Les jeunes mineurs relevant de l’Aide sociale à l’enfance (ASE) et hébergés dans des structures non autorisées seraient entre 7500 et 10 000 en France. Au moins 5% des mineurs protégés étaient hébergés à l’hôtel fin 2019, dont « 95% de mineurs non accompagnés » ; 28% des mineurs non accompagnés (MNA) confiés à l’ASE seraient pris en charge à l’hôtel, selon le rapport.
Cette pratique concerne l’ensemble du territoire, puisque 20 des 29 départements ayant répondu à l’enquête comptabilisaient au moins un mineur à l’hôtel. Néanmoins, ce phénomène se concentre sur quelques départements franciliens et du Sud de la France. Ainsi, trois départements recensent 62% des jeunes hébergés à l’hôtel. Dans les Hauts-de-Seine par exemple, 600 mineurs sont à l’hôtel.

La durée du placement à l’hôtel dure « trois mois en moyenne » mais dépasse fréquemment les six mois ou un an. Elle est souvent plus courte pour les plus jeunes qui accèdent ensuite à un hébergement autorisé par l’ASE et plus longue pour les plus âgés, qui y restent jusqu’à 18 ans. Sur le plan financier, le « coût unitaire moyen » de l’hébergement hôtelier est établi à 77€, « soit moins de la moitié du prix de journée en maison d’enfant à caractère social (Mecs) », note le rapport.

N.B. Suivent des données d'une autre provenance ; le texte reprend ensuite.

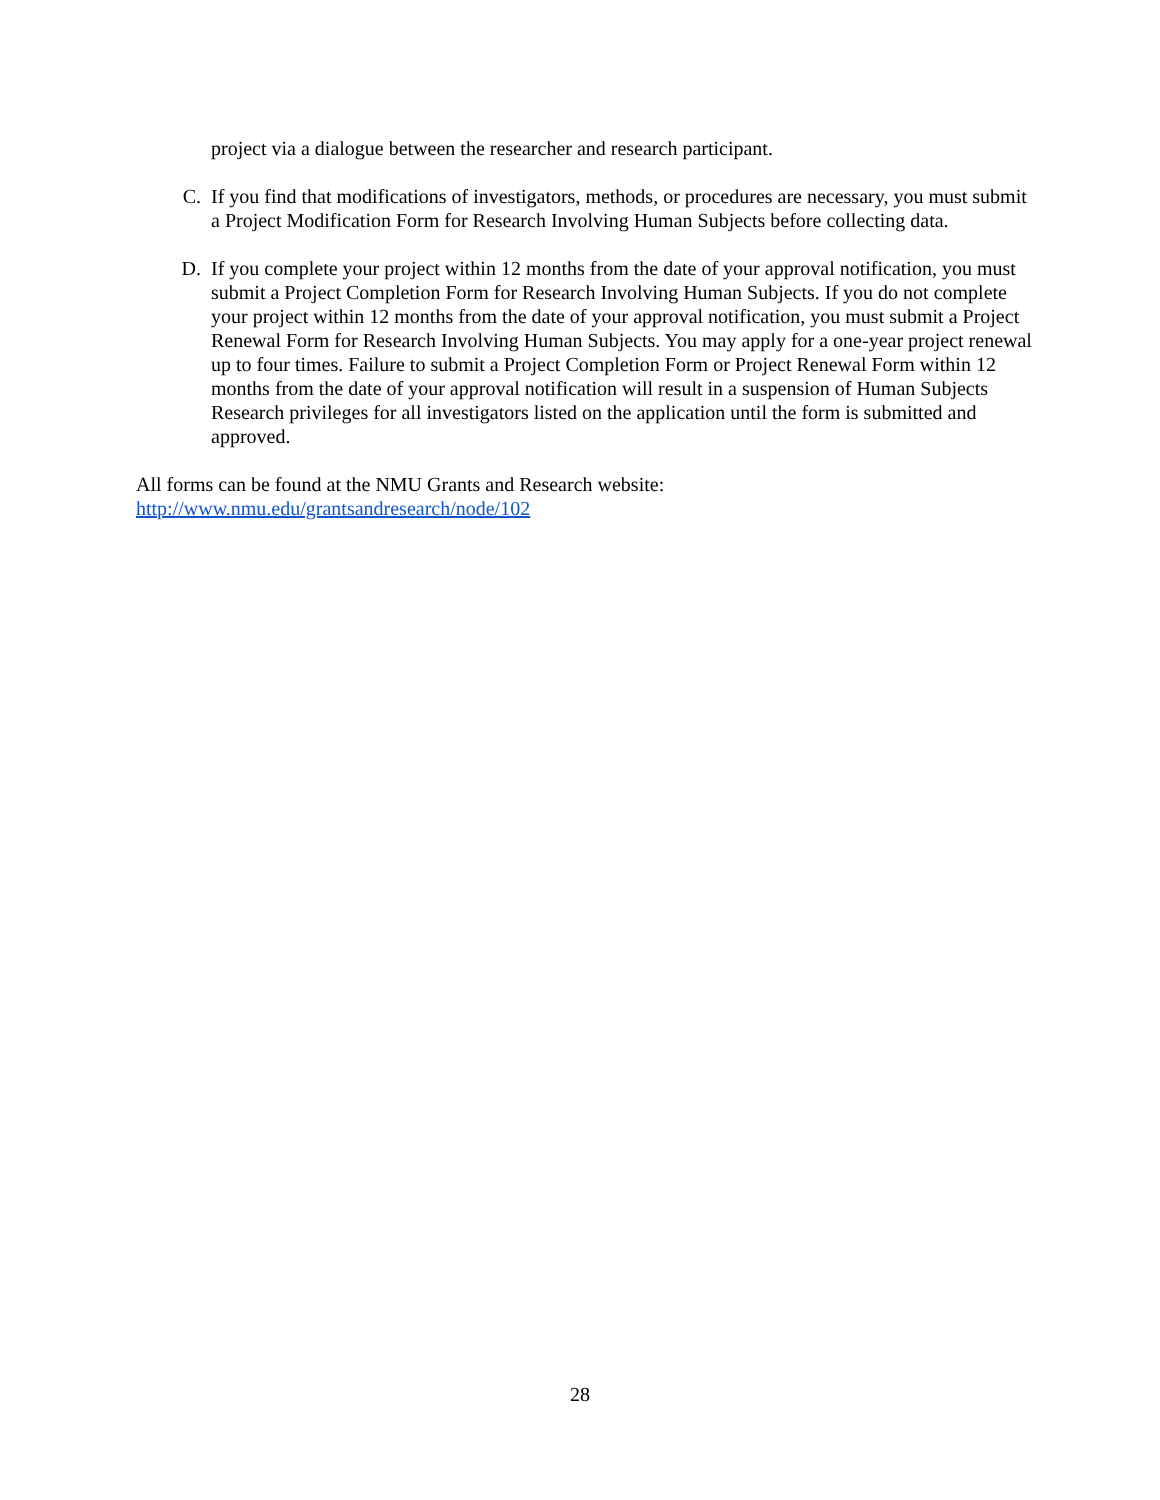project via a dialogue between the researcher and research participant.
C. If you find that modifications of investigators, methods, or procedures are necessary, you must submit a Project Modification Form for Research Involving Human Subjects before collecting data.
D. If you complete your project within 12 months from the date of your approval notification, you must submit a Project Completion Form for Research Involving Human Subjects. If you do not complete your project within 12 months from the date of your approval notification, you must submit a Project Renewal Form for Research Involving Human Subjects. You may apply for a one-year project renewal up to four times. Failure to submit a Project Completion Form or Project Renewal Form within 12 months from the date of your approval notification will result in a suspension of Human Subjects Research privileges for all investigators listed on the application until the form is submitted and approved.
All forms can be found at the NMU Grants and Research website:
http://www.nmu.edu/grantsandresearch/node/102
28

Ambiguïté des départements

Le rapport pointe « les dangers » de ce type d’hébergement : « faible contrôle de la qualité des lieux, promiscuité, isolement, présence très inégale de personnels éducatifs, proximité des lieux de trafics ». Les départements évoquent une solution « par défaut », liée à la rapide croissance du nombre de MNA. Mais certains considèrent cette réponse comme « relativement adaptée aux particularités des MNA », jugés plus autonomes. Le rapport souligne l’ambiguïté de leur discours.
Des départements ont lancé des appels à projet pour sortir les MNA de l’hôtel. La plupart portent sur de l’habitat « semi-autonome ou diffus ». Mais le rapport pointe des prix de journée « extrêmement bas, parfois inférieurs à 50€ », qui « interrogent à minima sur le contenu socio-éducatif du suivi ».

Pour les « cas complexes »

Hors les MNA, seule « une minorité de départements recourt à l’hébergement hôtelier » et pour de courtes durées : entre deux modes de prise en charge, par exemple. L’hôtel est aussi utilisé pour des « cas complexes » - « jeunes ayant des troubles du comportement », qui mettent en péril les structures d’accueil collectif. Le rapport note le manque de structures adaptées à des profils relevant à la fois de l’ASE et d’une prise en charge médicosociale.
Le gouvernement aura donc fort à faire pour trouver des solutions alternatives à cet hébergement hôtelier.